USA Rice Continues to Push for Open Trade with Cuba

Click here to hear thoughts on Cuba and rice from Congressmen Abraham, Crawford, and Poe.
Rep Ted Poe
WASHINGTON, DC – The U.S. Agriculture Coalition for Cuba celebrated their one-year anniversary here today with a renewed call for action to lift the embargo between the United States and Cuba, and to ease the way for trade for U.S. agricultural products.

The press conference featured keynote remarks from U.S. Department of Agriculture (USDA) Secretary Tom Vilsack, who headlined the Coalition kick-off last year and was described as “the first Administration official to publicly vocalize support for the lifting of the embargo, especially for agricultural products.”

Vilsack spoke about the potential importance of the market, and the value of being able to use promotion check-off dollars in Cuba, and the need to have USDA officials on the ground in Cuba.

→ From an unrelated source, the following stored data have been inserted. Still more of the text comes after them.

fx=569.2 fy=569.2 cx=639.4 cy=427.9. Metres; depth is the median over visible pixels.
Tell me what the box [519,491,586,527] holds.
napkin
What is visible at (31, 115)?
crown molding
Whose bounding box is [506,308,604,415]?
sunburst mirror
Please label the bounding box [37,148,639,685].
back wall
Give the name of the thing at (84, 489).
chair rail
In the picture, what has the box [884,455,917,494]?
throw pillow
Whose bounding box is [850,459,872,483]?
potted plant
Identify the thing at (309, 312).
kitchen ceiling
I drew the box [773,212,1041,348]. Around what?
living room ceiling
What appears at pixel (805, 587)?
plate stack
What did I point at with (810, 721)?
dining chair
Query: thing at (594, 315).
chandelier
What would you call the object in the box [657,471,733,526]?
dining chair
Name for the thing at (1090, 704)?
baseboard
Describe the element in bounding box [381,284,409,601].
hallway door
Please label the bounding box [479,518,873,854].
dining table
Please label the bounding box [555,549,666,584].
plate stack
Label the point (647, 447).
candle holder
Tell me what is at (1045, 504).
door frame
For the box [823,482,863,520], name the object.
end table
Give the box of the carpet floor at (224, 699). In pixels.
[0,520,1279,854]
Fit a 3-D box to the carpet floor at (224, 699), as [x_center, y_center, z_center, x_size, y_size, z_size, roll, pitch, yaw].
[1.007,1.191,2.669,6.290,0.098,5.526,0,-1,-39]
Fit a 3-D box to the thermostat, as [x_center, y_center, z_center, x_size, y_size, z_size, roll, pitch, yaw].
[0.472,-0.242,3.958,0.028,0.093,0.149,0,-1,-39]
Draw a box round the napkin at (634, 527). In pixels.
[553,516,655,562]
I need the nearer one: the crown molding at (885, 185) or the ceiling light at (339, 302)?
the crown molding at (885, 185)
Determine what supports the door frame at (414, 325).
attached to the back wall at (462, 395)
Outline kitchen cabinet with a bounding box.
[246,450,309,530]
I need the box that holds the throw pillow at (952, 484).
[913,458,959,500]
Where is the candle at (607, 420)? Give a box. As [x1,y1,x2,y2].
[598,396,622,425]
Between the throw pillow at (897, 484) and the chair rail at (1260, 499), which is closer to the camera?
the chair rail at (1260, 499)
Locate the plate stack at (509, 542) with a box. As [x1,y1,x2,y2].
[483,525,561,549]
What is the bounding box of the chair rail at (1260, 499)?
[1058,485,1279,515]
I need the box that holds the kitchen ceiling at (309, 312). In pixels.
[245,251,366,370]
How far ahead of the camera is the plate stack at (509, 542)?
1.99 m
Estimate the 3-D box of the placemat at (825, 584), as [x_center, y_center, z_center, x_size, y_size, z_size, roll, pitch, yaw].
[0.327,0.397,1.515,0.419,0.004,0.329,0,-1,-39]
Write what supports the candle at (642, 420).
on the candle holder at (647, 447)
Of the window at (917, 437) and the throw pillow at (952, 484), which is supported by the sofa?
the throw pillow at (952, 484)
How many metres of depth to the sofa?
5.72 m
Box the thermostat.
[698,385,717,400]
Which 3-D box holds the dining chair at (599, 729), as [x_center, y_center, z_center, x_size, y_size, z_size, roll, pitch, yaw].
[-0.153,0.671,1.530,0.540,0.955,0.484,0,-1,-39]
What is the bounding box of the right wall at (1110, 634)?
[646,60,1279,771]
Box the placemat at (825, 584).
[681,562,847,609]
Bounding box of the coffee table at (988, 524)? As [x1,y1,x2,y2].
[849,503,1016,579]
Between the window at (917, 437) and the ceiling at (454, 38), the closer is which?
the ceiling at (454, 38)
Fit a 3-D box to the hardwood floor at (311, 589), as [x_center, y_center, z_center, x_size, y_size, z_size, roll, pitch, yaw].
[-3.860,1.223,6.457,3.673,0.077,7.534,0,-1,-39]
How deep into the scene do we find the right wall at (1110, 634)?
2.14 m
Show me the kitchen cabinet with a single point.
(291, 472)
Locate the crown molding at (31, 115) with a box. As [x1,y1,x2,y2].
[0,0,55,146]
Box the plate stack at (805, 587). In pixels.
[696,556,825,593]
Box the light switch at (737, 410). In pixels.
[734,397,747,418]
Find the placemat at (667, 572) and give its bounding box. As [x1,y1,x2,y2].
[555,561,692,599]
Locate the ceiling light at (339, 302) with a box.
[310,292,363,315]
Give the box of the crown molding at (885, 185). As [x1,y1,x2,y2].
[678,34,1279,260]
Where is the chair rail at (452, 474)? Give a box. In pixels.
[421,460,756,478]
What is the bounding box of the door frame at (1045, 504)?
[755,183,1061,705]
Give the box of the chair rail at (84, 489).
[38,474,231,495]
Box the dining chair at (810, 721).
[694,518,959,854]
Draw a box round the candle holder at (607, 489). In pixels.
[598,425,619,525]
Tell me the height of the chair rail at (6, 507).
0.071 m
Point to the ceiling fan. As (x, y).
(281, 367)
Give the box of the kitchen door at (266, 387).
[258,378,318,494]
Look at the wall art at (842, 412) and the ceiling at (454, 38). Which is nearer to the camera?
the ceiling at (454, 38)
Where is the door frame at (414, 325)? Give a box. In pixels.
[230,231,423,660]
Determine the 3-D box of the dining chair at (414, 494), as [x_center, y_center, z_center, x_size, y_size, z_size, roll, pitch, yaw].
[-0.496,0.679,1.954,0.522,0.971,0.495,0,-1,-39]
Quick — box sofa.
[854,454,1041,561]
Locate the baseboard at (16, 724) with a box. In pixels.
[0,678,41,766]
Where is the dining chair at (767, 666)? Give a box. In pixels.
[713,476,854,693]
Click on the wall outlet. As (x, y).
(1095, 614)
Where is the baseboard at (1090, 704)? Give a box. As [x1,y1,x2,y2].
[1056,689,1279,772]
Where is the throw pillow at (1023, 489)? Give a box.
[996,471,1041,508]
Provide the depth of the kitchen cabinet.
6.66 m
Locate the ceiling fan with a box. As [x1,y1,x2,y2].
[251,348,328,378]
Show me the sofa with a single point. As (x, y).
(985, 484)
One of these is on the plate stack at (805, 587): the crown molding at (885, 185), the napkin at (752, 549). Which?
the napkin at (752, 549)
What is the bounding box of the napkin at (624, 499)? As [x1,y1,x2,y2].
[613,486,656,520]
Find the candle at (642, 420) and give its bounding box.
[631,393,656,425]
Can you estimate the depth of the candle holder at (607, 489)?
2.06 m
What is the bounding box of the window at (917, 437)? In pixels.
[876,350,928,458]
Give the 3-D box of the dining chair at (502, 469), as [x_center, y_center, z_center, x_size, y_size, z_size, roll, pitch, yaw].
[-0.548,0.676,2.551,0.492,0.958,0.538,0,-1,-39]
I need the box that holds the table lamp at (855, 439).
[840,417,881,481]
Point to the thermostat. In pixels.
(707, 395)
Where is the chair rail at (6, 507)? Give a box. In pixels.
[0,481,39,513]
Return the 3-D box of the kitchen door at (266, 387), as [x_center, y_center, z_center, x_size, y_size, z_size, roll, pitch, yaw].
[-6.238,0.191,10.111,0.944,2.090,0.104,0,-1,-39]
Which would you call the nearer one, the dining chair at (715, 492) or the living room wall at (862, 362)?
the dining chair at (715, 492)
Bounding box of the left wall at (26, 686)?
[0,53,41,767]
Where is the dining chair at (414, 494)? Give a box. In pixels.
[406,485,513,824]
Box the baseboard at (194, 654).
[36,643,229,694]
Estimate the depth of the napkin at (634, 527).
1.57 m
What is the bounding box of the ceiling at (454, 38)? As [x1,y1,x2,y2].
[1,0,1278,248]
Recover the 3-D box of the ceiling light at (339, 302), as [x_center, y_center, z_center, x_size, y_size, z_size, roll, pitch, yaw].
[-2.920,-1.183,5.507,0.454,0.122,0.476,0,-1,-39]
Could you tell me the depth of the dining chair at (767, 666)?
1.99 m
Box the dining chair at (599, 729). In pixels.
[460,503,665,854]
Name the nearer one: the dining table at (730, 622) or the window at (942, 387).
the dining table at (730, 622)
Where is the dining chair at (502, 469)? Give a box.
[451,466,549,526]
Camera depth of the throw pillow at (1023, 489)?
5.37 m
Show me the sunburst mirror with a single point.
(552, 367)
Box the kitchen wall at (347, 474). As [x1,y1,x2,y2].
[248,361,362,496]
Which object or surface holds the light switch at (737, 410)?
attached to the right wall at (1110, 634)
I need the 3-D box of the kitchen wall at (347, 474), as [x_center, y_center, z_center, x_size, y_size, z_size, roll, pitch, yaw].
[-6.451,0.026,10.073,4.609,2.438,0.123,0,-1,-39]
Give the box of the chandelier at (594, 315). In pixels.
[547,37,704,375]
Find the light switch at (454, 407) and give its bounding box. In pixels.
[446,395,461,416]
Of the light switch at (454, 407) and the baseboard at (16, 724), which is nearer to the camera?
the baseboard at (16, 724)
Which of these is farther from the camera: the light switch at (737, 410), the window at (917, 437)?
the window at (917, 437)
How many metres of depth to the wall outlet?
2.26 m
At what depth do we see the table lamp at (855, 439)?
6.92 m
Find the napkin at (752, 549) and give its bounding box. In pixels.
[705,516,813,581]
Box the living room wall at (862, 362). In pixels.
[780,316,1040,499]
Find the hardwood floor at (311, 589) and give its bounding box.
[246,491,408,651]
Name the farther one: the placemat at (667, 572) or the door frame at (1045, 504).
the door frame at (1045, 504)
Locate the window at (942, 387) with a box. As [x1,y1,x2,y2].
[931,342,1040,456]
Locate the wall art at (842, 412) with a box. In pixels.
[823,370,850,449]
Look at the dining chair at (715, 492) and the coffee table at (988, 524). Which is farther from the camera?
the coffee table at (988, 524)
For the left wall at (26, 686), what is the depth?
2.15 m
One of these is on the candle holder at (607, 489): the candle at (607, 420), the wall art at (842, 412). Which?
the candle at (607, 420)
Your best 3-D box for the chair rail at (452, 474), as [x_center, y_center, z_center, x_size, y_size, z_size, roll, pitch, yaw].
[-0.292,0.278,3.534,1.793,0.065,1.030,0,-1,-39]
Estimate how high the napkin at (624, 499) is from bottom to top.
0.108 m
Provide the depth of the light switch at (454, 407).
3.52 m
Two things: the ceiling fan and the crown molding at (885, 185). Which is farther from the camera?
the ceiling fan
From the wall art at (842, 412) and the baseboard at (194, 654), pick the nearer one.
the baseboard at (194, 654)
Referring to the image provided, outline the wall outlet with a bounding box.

He said, “Until we have improved relations, we are at a severe disadvantage when it comes to accessing the Cuban market.  We need people on the ground in Cuba to talk about our products’ quality, quantity, and stability of supply.”

Of course USA Rice has existing relationships there having participated in the Havana Trade Fair since the 1990’s, and meeting with ALIMPORT, the government agency that coordinates all overseas purchases and authorizes the import of products to Cuba, as recently as last fall.

Cuban Ambassador José Ramón Cabañas was interviewed at the press conference and several Members of Congress were also in attendance, including rice state legislators Rick Crawford (R-AR), Ted Poe (R-TX), and Ralph Abraham (R-LA).

Crawford told the crowd, “We are punishing ourselves [with this embargo].  Now is the time to take action.”  Poe called for Congress to “lift the financial restrictions…to allow American banks to take the risk and get American agriculture products overseas.”  And Abraham emphasized the proximity of U.S. infrastructure and products, saying, “With our shipping, trucking, and ancillary services, we can get American products to Cuba in 36 hours.”

Prior to the press conference, Vilsack met privately with representatives from the Coalition.  Ben Noble, executive director of Arkansas Rice, thanked the Secretary for his support on this issue.  Noble also represented USA Rice on a panel with other commodity groups discussing the effects the embargo has had on agriculture.  He said, “When the embargo was put in place there were decades where there were no rice sales to Cuba.  Back in 2000 when the law was changed to allow cash sales, we saw an increase in activity.  Unfortunately, that opportunity was shut down and we lost one of our top export markets.”

He concluded, “USA Rice continues to support all legislative efforts to lift the trade embargo with Cuba that will allow for free and unfettered trade.”